Kamam Ben Hameda

 

Quand mon père disparaissait après avoir fait sa sieste, ma mère, si elle ne recevait pas ses amies, se rendait chez quelqu'une d'entre elles, et c'était la fête : elles s'embrassaient, se cajolaient, se chamaillaient, parlaient bruyamment et toutes en même temps. Elles dansaient et chantaient parfois au rythme de la darbouka en tapant des mains, tout cela en dégustant du thé vert à la menthe fraîche ou du thé de Chine, accompagné de cacahuètes grillées sur le kanoun et parfois, de cakes sucrés ou salés préparés à la maison. (...)

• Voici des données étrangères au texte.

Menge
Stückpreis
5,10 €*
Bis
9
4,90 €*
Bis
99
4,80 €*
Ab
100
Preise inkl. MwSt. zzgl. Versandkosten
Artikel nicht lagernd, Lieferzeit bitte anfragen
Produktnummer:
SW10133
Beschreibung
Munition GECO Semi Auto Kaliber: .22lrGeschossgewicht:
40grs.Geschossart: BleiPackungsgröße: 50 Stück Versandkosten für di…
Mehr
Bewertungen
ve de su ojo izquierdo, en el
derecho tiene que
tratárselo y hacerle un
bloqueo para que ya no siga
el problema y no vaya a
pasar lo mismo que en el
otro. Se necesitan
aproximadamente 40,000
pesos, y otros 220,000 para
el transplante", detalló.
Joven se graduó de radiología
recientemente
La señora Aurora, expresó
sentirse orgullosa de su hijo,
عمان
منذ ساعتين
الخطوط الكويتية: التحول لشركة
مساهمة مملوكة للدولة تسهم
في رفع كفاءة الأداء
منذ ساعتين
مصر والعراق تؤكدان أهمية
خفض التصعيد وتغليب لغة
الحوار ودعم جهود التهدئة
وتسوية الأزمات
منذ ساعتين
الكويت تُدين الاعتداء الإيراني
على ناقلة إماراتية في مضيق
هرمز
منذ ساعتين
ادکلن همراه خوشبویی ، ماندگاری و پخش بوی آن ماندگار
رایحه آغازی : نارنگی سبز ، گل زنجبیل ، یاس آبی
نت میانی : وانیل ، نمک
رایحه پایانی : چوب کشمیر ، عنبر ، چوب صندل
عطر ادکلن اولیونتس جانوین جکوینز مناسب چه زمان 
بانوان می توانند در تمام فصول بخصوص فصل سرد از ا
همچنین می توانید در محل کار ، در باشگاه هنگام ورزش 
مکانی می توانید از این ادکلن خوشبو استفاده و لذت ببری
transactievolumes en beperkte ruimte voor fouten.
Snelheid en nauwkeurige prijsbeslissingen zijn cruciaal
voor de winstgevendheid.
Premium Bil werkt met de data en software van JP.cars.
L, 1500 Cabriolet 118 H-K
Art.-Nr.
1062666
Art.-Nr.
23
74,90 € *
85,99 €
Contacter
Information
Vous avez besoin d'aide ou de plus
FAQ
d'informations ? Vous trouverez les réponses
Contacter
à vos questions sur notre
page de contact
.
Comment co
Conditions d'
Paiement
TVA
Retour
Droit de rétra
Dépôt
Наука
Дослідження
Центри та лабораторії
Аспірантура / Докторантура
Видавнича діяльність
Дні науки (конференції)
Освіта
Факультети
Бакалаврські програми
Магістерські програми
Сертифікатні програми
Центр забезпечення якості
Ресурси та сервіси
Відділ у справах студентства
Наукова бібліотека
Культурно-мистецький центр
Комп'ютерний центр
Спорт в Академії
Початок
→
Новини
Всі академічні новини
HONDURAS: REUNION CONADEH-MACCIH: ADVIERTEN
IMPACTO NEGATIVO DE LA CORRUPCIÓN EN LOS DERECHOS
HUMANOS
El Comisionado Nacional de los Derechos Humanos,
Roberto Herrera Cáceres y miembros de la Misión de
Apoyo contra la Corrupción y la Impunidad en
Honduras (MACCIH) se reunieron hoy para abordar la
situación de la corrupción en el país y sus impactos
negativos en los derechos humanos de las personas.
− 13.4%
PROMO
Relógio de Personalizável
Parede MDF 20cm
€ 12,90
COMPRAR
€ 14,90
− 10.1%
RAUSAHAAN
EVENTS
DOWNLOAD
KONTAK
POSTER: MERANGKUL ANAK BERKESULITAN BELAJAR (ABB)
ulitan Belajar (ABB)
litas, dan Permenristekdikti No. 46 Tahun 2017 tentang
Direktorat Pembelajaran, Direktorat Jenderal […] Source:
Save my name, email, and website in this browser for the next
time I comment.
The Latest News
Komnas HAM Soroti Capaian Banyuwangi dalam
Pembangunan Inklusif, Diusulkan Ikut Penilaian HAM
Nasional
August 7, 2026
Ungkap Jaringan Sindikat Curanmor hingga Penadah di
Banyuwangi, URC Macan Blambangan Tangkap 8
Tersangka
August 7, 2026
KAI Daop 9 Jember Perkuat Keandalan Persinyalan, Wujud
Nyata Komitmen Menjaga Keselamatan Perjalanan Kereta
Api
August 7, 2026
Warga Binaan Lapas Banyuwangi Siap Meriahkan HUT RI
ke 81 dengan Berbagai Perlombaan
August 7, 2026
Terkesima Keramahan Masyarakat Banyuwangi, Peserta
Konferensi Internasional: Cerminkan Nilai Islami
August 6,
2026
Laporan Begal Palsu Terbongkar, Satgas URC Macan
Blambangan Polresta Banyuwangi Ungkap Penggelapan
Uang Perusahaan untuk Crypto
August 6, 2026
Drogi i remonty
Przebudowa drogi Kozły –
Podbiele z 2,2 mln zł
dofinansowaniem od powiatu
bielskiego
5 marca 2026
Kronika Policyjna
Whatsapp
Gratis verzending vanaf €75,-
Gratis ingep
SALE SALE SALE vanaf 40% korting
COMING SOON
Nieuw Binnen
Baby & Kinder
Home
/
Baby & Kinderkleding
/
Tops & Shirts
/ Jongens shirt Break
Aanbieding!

De tout ce temps comme suspendu, je goûte encore cette esquise proximité des peaux satinées, couleur de champs de blé à la fin de la saison d'été, la moiteur des corps à demi dévêtus de ces jeunes femmes ardentes et comme transparentes de plaisir, de ces corps qui me rendaient confusément captif et faisaient déjà doucement tressaillir mon cœur d'enfant.

Mais dès que ces Tripolitaires, ces faunesses, devaient se quitter et rentrer dans leur demeure, elles ne traînaient pas dans les rues et couraient presque, effarouchées sous leur fourrachïa, le costume traditionnel tripolitain.

Je me rappelle les avoir vues raser le mur, devant le café d'Abdou, telles des papillons effarés, pour échapper aux regards indiscrets des hommes assis silencieusement devant leurs consommations, tirant gloutonnement, par saccades, sur leur pipe à eau.